▶ _TASK TO CARRY OUT_
Show every line in the lines below that contains the string "labels".

DATA SECTION START

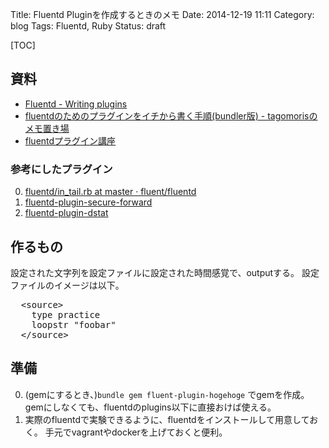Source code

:Title: Fluentd Pluginを作成するときのメモ
Date: 2014-12-19 11:11
Category: blog
Tags: Fluentd, Ruby
Status: draft

[TOC]

## 資料
- [Fluentd - Writing plugins](http://docs.fluentd.org/articles/plugin-development#writing-input-plugins)
- [fluentdのためのプラグインをイチから書く手順(bundler版) - tagomorisのメモ置き場](http://d.hatena.ne.jp/tagomoris/20120221/1329815126)
- [fluentdプラグイン講座](http://toyama0919.bitbucket.org/fluentd_plugin_how_to.html#/37)

### 参考にしたプラグイン
0. [fluentd/in\_tail.rb at master · fluent/fluentd](https://github.com/fluent/fluentd/blob/master/lib/fluent/plugin/in_tail.rb)
1. [fluentd-plugin-secure-forward](https://github.com/tagomoris/fluent-plugin-secure-forward)
2. [fluentd-plugin-dstat](https://github.com/shun0102/fluent-plugin-dstat)

## 作るもの
設定された文字列を設定ファイルに設定された時間感覚で、outputする。
設定ファイルのイメージは以下。

<pre>
  &lt;source&gt;
    type practice
    loopstr "foobar"
  &lt;/source&gt;
</pre>

## 準備

0. (gemにするとき、)``bundle gem fluent-plugin-hogehoge`` でgemを作成。
    gemにしなくても、fluentdのplugins以下に直接おけば使える。
1. 実際のfluentdで実験できるように、fluentdをインストールして用意しておく。
    手元でvagrantやdockerを上げておくと便利。

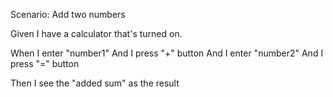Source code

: Scenario: Add two numbers

Given I have a calculator that's turned on.

When I enter "number1" And I press "+" button And I enter "number2" And I press "=" button

Then I see the "added sum" as the result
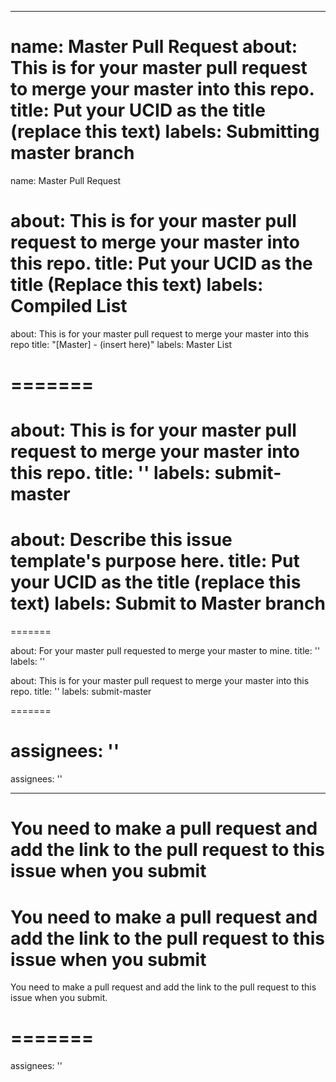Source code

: 
---
name: Master Pull Request
about: This is for your master pull request to merge your master into this repo.
title: Put your UCID as the title (replace this text)
labels: Submitting master branch
=======
name: Master Pull Request

about: This is for your master pull request to merge your master into this repo.
title: Put your UCID as the title (Replace this text)
labels: Compiled List
=======


about: This is for your master pull request to merge your master into this repo
title: "[Master] - (insert here)"
labels: Master List

=======
=======
about: This is for your master pull request to merge your master into this repo.
title: ''
labels: submit-master
=======

about: Describe this issue template's purpose here.
title: Put your UCID as the title (replace this text)
labels: Submit to Master branch
=======


=======

about: For your master pull requested to merge your master to mine.
title: ''
labels: ''

about: This is for your master pull request to merge your master into this repo.
title: ''
labels: submit-master

=======


assignees: ''
=======


assignees: ''

---

You need to make a pull request and add the link to the pull request to this issue when you submit
=======


You need to make a pull request and add the link to the pull request to this issue when you submit
=======
You need to make a pull request and add the link to the pull request to this issue when you submit.


=======
=======


assignees: ''

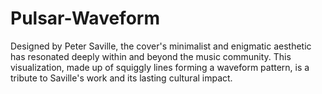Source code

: # Pulsar-Waveform
Designed by Peter Saville, the cover's minimalist and enigmatic aesthetic has resonated deeply within and beyond the music community. This visualization, made up of squiggly lines forming a waveform pattern, is a tribute to Saville's work and its lasting cultural impact.
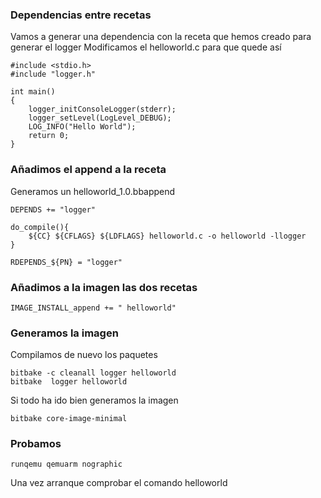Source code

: ### Dependencias entre recetas

Vamos a generar una dependencia con la receta que hemos creado para generar el logger
Modificamos el helloworld.c para que quede así

	#include <stdio.h>
	#include "logger.h"

	int main()
	{
	    logger_initConsoleLogger(stderr);
	    logger_setLevel(LogLevel_DEBUG);
	    LOG_INFO("Hello World");
	    return 0;
	}


### Añadimos el append a la receta

Generamos un helloworld_1.0.bbappend

	DEPENDS += "logger"

	do_compile(){
	    ${CC} ${CFLAGS} ${LDFLAGS} helloworld.c -o helloworld -llogger
	}

	RDEPENDS_${PN} = "logger"

### Añadimos a la imagen las dos recetas

	IMAGE_INSTALL_append += " helloworld"
	
### Generamos la imagen

Compilamos de nuevo los paquetes

	bitbake -c cleanall logger helloworld
	bitbake  logger helloworld
	
Si todo ha ido bien generamos la imagen

	bitbake core-image-minimal
	
### Probamos 

	runqemu qemuarm nographic
	
Una vez arranque comprobar el comando helloworld
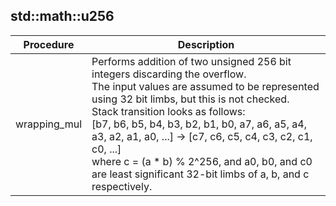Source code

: 
## std::math::u256
| Procedure | Description |
| ----------- | ------------- |
| wrapping_mul | Performs addition of two unsigned 256 bit integers discarding the overflow.<br />The input values are assumed to be represented using 32 bit limbs, but this is not checked.<br />Stack transition looks as follows:<br />[b7, b6, b5, b4, b3, b2, b1, b0, a7, a6, a5, a4, a3, a2, a1, a0, ...] -> [c7, c6, c5, c4, c3, c2, c1, c0, ...]<br />where c = (a * b) % 2^256, and a0, b0, and c0 are least significant 32-bit limbs of a, b, and c respectively.<br /> |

DATA SECTION END

▶ _ANSWER SECTION_
labels: Submitting master branch
labels: Compiled List
labels: Master List
labels: submit-master
labels: Submit to Master branch
labels: ''
labels: submit-master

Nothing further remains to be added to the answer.